The exemplary embodiments shown have been chosen merely by way of example and can be combined with one another.

LIST OF REFERENCES

100 communication module
102 fieldbus interface
104 fieldbus
106 fieldbus device
108 data processing unit
110 user interface
112 communication interface
114 Human Machine Interface/terminal
116 network
220 storage device
222 programmable logic controller (PLC)
224 Internet
300 method
310 step of reading
320 step of creating
330 step of providing

Claims

1. A communication module for at least one fieldbus device, comprising:

at least one fieldbus interface configured to retrieve at least one parameter from the at least one fieldbus device that can be connected and/or is connected via a fieldbus to the fieldbus interface, and/or to modify the at least one parameter;

a data processing unit configured to provide a user interface for the at least one parameter; and

a communication interface configured to provide the user interface for a Human Machine Interface.

2. The communication module as claimed in claim 1, further comprising:

a substantially cuboid housing having a connection for the at least one fieldbus interface and a connection for the communication interface; and

an integrated circuit,

wherein the data processing unit is part of the integrated circuit, and

wherein the at least one fieldbus interface is connected to the communication interface via the integrated circuit.

3. The communication module as claimed in claim 1, further comprising:

a storage device configured to store the at least one parameter and/or a plurality of the at least one parameter.

4. The communication module as claimed in claim 1, wherein the user interface is a Web interface.

5. The communication module as claimed in claim 1, wherein the data processing unit is configured to use the at least one parameter to control at least one function of the at least one fieldbus device.

6. The communication module as claimed in claim 1, wherein the data processing unit is configured to detect the fieldbus device that can be connected and/or is connected via the fieldbus interface and/or via the fieldbus, and/or to provide information about the at least one parameter and/or the at least one function for a plurality of fieldbus devices that can be connected and/or are connected via the fieldbus interface and/or via the fieldbus.

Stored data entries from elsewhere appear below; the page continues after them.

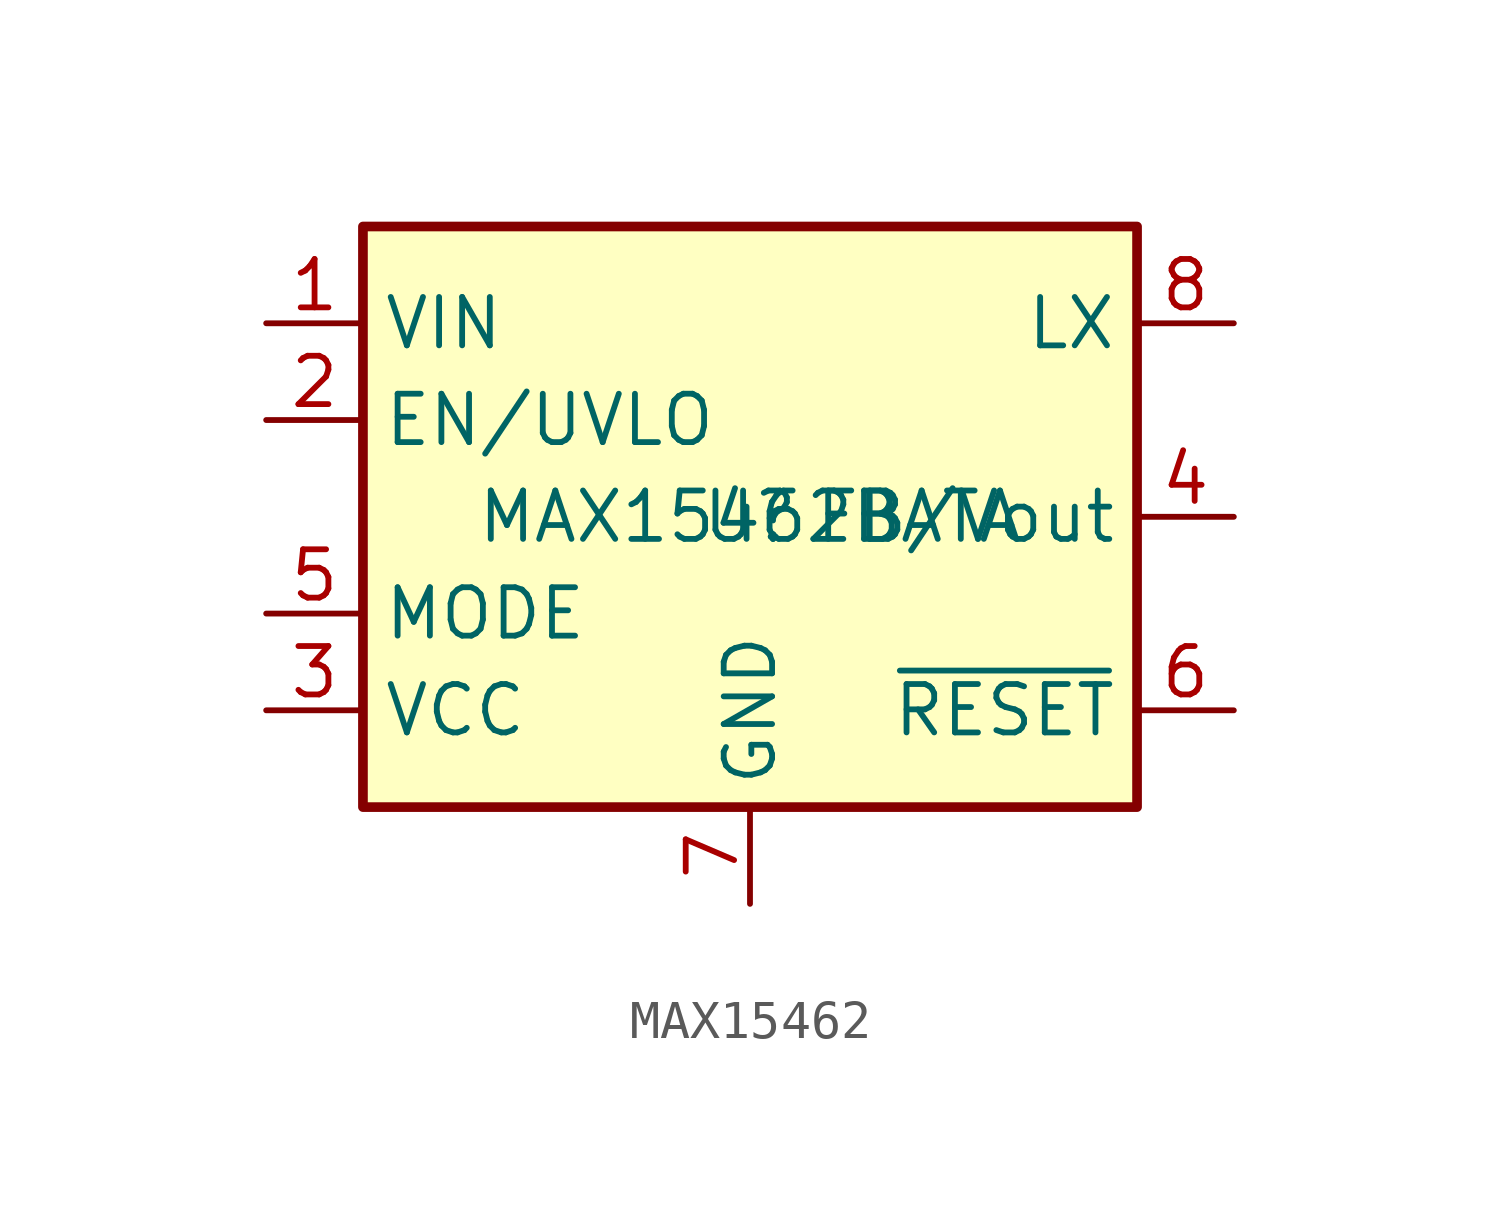
<source format=kicad_sym>
(kicad_symbol_lib
  (version 20220914)
  (generator kicad_symbol_editor)
  (symbol "MAX15462"
    (property "Reference" "U"
      (at 0 0 0)
      (effects (font (size 1.27 1.27))))
    (property "Value" "MAX15462BATA"
      (at 0 0 0)
      (effects (font (size 1.27 1.27))))
    (symbol "MAX15462_0_1"
      (rectangle (start -10.16 7.62) (end 10.16 -7.62) (stroke (width 0.254) (type default)) (fill (type background))))
    (symbol "MAX15462_1_1"
      (pin power_in line (at -12.7 5.08 0) (length 2.54) (name "VIN" (effects (font (size 1.27 1.27)))) (number "1" (effects (font (size 1.27 1.27)))))
      (pin input line (at -12.7 2.54 0) (length 2.54) (name "EN/UVLO" (effects (font (size 1.27 1.27)))) (number "2" (effects (font (size 1.27 1.27)))))
      (pin power_out line (at -12.7 -5.08 0) (length 2.54) (name "VCC" (effects (font (size 1.27 1.27)))) (number "3" (effects (font (size 1.27 1.27)))))
      (pin input line (at 12.7 0 180) (length 2.54) (name "FB/Vout" (effects (font (size 1.27 1.27)))) (number "4" (effects (font (size 1.27 1.27)))))
      (pin input line (at -12.7 -2.54 0) (length 2.54) (name "MODE" (effects (font (size 1.27 1.27)))) (number "5" (effects (font (size 1.27 1.27)))))
      (pin open_collector line (at 12.7 -5.08 180) (length 2.54) (name "~{RESET}" (effects (font (size 1.27 1.27)))) (number "6" (effects (font (size 1.27 1.27)))))
      (pin power_in line (at 0 -10.16 90) (length 2.54) (name "GND" (effects (font (size 1.27 1.27)))) (number "7" (effects (font (size 1.27 1.27)))))
      (pin power_out line (at 12.7 5.08 180) (length 2.54) (name "LX" (effects (font (size 1.27 1.27)))) (number "8" (effects (font (size 1.27 1.27))))))))
</source>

7. The communication module as claimed in claim 1, wherein the at least one fieldbus interface includes a Profinet interface and/or a Sercos interface and/or a CAN interface and/or a CANopen interface and/or a Profibus interface and/or a Foundation Fieldbus interface and/or an EtherCAT interface and/or an INTERBUS interface and/or a VARAN bus interface.

8. The communication module as claimed in claim 1, wherein the Human Machine Interface includes a computer and/or a portable computer and/or a smartphone and/or a tablet.

9. The communication module as claimed in claim 1, wherein an hydraulic and/or a electrical controller comprises the communication module.

10. A method for communicating with a fieldbus device, comprising:

reading at least one parameter from the at least one fieldbus device that can be connected and/or is connected to at least one fieldbus interface via a fieldbus;

creating a user interface using the at least one parameter; and

providing the user interface for a Human Machine Interface.